A claimant can voluntarily participate in this type of deposition even though a carrier cannot force the claimant to do so. No one can deny that a so-called “War Hazards depo” is incredibly useful to the insurance carrier. But, a claimant should think about a few things before volunteering for the deposition, such as:
- Have the parties already reached a settlement agreement?
- Has the carrier agreed to provide all relevant factual information requested by the claimant’s attorney, such as attack lists, travel logs, wage records, and the claimant’s personnel file?
- Will the carrier agree to limit the scope of the deposition to topics relevant to its reimbursement application?
- How will the deposition proceed? Telephone? Skype? Or live?

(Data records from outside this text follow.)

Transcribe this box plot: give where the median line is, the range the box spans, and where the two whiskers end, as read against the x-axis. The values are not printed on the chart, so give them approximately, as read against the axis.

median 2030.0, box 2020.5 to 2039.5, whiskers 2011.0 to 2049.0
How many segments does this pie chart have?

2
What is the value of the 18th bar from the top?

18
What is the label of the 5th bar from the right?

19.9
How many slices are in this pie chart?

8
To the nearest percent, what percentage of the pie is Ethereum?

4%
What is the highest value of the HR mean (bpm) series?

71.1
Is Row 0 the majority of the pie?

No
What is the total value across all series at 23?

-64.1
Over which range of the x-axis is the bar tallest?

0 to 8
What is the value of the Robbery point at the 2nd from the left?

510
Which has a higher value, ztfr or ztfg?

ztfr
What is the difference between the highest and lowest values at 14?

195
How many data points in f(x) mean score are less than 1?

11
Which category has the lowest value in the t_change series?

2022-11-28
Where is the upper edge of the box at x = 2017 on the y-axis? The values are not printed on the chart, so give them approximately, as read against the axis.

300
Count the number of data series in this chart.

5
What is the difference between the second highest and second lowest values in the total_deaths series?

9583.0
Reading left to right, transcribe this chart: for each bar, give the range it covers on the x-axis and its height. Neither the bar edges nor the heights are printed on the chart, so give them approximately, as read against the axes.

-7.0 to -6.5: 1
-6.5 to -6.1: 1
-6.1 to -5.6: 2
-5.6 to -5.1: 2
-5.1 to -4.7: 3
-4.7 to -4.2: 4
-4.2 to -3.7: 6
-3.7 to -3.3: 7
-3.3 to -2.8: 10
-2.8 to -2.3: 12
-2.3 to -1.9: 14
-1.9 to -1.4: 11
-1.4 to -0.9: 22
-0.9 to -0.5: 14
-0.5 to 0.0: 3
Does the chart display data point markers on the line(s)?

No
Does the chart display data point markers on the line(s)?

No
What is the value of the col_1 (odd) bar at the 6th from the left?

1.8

Lately, I have received some gruff e-mails from a couple of defense attorneys demanding live depositions in foreign countries for War Hazards Compensation Act claims. Back when I was a defense attorney, I worked on DBA and WHCA claims for nearly a decade. I have no idea how one particular insurance company has been convinced that live depositions are needed in order to secure War Hazards Compensation Act reimbursement. That has never been (and is not presently) a documentary requirement. Quite literally, no other insurance carriers want live depositions, likely because they realize it is a waste of time, money, and resources. Considering the Department of Labor’s position that it can deny portions of reimbursement requests on the grounds of overzealous litigation, I have to wonder whether the DOL will start asking why the carrier’s defense attorneys believed a live deposition in a foreign country costing tens of thousands of dollars–instead of a video-conferencing deposition using a free app like Skype–was necessary in an undisputed claim.
Finally, once a claim is referred from the Office of Workers’ Compensation Programs to the Office of Administrative Law Judges, a claimant’s deposition can be compelled. Usually, the parties simply agree to conduct the deposition just as they would any other claim. Depositions are discovery tools. But, referral usually takes place only when there is a legitimate issue in dispute. Simply wanting a deposition to round out an application for reimbursement (especially when a deposition is not necessary) does not warrant referral.